やっぱり沿道は「密」に 札幌で開催された競歩に四重五重の人垣「1回集まってしまうと…」

[ 2021年8月5日 18:36 ]

東京五輪第14日 陸上競歩男子20キロ ( 2021年8月5日    札幌市内 )

陸上男子競歩20キロ 沿道で観戦する人たち=代表撮影
Photo By 代表撮影

 東京五輪陸上のマラソン・競歩会場となった札幌市では5日、最初の種目の男子20キロ競歩が行われた。コロナ下の五輪は各競技が無観客で行われているが、マラソン・競歩は公道で行われるため完全無観客とはできない。市内では数日前からポスター張り出しやチラシ配布などで観戦自粛が呼びかけられたが、この日のゴールは仕事帰りの時間帯でもあり、日本選手の銀、銅メダル獲得が決まった瞬間は沿道に4重、5重の人垣ができていた。

 観戦する人の数は5月5日に行われたテスト大会の比ではなかった。歩道は狭く仕切られ、コースの道路には近づけないようになっていたが、仕切りに沿って人が並んだ。「観戦自粛」のプラカードを胸から下げたスタッフは「1回集まってしまうと僕たちではどうしたらいいのか分からない」と話した。

 市内に住む男性は「イギリスなどを見ていると、日本のコロナの制限はやり過ぎだ。日本人を応援したい」と拍手を送っていた。近くの商店勤務で休憩時間に見に来た男性は「せっかくだから子供に見せたい」とスマートフォンで動画を撮影した。
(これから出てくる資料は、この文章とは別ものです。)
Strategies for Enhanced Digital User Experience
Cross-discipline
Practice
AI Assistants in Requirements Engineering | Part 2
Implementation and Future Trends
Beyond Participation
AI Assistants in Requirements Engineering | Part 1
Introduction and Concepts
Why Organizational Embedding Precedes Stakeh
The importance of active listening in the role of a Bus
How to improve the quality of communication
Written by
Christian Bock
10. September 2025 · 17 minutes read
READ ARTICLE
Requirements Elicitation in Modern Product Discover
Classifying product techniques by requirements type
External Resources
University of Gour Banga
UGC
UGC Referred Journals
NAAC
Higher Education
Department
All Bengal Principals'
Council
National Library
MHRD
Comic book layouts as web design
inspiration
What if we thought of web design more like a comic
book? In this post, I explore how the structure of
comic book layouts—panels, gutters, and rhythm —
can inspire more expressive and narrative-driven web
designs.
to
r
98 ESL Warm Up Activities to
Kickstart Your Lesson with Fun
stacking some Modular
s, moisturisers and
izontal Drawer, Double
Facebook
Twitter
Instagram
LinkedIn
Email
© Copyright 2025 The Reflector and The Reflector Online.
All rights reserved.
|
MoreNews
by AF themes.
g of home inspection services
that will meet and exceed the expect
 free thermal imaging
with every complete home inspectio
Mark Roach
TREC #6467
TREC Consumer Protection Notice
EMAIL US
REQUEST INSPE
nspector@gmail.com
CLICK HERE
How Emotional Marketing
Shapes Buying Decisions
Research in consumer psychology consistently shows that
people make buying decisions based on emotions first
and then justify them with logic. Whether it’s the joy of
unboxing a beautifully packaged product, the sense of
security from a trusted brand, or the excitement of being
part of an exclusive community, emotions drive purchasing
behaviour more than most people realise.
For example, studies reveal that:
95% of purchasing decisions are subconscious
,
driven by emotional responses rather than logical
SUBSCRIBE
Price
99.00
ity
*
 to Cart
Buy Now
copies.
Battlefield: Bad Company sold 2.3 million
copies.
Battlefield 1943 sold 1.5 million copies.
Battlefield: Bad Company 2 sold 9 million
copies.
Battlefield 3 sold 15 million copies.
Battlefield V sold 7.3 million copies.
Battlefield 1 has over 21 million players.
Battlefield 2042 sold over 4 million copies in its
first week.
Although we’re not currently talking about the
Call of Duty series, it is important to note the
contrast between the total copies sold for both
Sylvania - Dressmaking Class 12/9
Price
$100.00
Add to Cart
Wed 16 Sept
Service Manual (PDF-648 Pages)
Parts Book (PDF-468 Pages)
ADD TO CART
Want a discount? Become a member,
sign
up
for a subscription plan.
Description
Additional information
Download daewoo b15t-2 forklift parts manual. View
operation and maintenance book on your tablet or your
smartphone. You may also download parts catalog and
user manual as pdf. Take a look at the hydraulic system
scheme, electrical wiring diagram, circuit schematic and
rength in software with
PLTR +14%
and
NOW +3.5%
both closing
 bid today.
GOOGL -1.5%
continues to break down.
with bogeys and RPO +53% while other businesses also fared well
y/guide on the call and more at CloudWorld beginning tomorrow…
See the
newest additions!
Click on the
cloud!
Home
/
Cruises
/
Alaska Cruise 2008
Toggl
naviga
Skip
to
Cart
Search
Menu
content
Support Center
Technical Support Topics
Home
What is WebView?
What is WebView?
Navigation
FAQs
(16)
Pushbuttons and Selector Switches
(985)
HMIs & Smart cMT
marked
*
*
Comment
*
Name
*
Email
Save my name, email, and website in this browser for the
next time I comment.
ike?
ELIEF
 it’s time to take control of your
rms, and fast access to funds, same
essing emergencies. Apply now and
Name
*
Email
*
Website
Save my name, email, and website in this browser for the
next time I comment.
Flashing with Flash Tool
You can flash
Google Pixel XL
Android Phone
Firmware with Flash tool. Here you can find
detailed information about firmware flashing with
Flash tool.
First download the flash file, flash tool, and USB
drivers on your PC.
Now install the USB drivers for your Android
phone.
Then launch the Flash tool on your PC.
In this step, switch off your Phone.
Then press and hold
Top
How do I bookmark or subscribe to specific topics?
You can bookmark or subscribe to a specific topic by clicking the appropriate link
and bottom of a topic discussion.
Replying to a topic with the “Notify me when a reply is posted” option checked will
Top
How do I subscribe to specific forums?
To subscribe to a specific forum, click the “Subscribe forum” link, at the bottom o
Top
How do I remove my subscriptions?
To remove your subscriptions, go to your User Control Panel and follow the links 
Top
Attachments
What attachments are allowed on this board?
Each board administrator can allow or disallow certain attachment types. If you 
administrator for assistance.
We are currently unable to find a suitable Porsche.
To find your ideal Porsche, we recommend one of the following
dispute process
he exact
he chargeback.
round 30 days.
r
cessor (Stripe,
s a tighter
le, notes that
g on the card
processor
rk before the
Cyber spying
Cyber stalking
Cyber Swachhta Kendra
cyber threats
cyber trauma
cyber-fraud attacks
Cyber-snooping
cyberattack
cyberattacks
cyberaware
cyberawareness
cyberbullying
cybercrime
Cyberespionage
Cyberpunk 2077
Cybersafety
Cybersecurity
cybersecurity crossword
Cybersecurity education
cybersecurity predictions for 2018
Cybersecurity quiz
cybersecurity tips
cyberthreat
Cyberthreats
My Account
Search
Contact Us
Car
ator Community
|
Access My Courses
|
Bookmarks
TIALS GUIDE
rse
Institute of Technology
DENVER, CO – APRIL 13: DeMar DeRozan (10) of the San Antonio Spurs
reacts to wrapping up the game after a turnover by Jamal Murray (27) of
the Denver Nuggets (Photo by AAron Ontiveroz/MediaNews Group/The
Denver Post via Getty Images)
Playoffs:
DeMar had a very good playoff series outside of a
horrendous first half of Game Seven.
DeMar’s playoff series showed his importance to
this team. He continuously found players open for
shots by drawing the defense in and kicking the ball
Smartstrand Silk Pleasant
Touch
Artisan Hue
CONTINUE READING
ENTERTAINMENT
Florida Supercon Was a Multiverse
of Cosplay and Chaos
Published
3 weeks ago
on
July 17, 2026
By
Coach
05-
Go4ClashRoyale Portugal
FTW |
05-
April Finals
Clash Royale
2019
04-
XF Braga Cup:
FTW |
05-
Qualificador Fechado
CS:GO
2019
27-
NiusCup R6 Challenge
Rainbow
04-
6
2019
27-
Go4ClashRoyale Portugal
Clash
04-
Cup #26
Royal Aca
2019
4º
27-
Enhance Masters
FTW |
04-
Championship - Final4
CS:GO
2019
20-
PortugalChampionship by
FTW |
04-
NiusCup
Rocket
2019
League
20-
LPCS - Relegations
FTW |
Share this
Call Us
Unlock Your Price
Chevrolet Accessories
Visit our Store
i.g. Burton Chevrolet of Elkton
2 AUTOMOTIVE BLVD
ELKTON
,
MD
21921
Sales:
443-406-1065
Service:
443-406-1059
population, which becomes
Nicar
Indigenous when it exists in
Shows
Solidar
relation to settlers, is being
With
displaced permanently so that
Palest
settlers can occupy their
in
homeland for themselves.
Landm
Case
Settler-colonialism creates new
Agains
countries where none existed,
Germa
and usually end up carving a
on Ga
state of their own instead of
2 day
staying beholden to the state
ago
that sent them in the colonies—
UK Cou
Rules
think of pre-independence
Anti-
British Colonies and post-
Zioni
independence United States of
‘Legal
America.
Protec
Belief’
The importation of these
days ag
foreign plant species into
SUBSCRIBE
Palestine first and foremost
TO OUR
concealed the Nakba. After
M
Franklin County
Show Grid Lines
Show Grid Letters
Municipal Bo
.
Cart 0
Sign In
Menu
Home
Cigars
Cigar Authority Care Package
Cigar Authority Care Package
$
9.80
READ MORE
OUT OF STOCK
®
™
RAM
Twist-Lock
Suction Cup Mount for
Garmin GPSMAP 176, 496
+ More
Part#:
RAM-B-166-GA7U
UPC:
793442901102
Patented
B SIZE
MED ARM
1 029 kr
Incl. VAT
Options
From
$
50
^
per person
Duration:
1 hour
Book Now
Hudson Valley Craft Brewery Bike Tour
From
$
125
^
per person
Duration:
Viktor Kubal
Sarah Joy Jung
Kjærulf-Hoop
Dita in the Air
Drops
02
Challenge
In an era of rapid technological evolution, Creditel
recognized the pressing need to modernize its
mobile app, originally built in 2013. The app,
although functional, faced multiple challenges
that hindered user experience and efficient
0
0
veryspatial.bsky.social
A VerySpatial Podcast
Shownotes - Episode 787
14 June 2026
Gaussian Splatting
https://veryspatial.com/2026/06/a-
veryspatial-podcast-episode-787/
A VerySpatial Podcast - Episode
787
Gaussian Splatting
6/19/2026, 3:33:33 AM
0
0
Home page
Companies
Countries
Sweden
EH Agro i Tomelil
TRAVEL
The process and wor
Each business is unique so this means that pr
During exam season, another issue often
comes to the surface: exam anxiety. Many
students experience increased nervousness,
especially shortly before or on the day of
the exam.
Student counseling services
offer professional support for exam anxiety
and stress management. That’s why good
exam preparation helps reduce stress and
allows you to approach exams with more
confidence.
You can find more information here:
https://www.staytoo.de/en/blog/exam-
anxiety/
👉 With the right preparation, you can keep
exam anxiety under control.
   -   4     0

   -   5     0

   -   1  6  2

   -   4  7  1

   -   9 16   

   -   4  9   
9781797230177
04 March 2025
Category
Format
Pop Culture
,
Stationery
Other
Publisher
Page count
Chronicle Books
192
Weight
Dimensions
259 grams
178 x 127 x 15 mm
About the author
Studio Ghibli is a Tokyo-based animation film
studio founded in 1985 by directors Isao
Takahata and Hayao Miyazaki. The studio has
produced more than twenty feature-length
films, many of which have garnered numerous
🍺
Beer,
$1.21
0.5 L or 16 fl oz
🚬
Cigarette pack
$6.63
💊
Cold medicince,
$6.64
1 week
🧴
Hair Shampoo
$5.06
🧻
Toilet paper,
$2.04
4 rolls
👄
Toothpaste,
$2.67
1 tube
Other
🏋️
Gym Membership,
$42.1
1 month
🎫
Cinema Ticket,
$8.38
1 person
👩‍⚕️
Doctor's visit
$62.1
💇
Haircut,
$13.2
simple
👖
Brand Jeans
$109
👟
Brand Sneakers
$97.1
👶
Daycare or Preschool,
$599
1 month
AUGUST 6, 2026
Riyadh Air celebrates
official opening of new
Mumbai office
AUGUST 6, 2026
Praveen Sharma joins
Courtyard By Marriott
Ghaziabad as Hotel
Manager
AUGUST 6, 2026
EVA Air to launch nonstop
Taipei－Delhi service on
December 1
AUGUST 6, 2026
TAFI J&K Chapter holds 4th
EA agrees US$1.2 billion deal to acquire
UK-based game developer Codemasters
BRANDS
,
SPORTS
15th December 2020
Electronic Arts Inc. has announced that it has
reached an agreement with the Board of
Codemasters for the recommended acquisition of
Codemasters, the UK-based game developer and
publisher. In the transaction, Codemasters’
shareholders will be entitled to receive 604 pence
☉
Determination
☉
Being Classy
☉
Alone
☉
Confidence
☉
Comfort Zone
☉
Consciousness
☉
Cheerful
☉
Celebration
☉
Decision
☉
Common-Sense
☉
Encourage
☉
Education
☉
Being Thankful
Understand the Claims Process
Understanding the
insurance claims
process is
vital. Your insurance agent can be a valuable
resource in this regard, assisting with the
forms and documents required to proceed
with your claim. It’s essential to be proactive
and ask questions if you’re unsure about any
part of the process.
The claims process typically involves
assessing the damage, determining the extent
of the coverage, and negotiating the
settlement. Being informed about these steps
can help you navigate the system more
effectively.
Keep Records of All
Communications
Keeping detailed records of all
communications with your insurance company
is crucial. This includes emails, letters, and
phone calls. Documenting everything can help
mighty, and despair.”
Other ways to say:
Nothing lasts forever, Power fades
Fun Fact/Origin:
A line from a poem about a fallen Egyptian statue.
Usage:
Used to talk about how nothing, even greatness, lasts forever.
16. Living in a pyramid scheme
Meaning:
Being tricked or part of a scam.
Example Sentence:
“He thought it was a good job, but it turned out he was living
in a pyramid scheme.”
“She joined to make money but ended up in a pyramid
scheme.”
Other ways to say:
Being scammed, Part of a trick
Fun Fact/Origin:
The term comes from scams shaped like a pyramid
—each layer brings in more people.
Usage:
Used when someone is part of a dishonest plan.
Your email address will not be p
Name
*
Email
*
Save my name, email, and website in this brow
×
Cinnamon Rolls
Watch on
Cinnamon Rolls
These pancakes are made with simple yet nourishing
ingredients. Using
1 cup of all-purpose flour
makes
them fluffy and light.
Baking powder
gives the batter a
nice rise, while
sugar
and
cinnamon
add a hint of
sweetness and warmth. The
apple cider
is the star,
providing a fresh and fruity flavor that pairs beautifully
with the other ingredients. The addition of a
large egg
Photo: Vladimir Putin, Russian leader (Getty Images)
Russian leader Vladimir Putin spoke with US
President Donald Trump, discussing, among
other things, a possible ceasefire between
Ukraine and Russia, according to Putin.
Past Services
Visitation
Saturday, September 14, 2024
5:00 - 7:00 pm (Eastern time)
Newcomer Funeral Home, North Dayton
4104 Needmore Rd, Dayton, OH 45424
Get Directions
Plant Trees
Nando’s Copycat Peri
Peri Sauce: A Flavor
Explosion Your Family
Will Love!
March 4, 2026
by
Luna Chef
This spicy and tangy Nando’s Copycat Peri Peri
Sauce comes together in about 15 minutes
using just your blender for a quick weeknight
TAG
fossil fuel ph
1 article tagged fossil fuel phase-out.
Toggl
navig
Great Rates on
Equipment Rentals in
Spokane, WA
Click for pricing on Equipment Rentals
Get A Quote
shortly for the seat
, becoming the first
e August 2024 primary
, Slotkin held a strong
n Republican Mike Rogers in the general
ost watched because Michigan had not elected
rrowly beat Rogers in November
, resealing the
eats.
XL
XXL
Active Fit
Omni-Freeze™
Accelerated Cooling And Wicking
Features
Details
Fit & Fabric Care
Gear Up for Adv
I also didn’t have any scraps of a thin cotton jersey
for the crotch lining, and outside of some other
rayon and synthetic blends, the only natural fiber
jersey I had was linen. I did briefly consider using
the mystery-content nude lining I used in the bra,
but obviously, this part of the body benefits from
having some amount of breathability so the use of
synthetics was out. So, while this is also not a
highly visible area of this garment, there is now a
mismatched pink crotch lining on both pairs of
 「地元でセーリングを見るつもりだったが、難しかった。こちらなら見られると思った」と北海道の親戚を頼って本州から訪れた男性も。会場は百貨店なども立ち並ぶ市内中心部で、「買い物に来ただけ。観戦自粛なので」と足早に立ち去る女性もいた。

 6日は早朝から男子50キロ競歩、夕方に女子20キロ競歩が行われ、7、8日にはエリアを広げたコースでマラソンが開催される。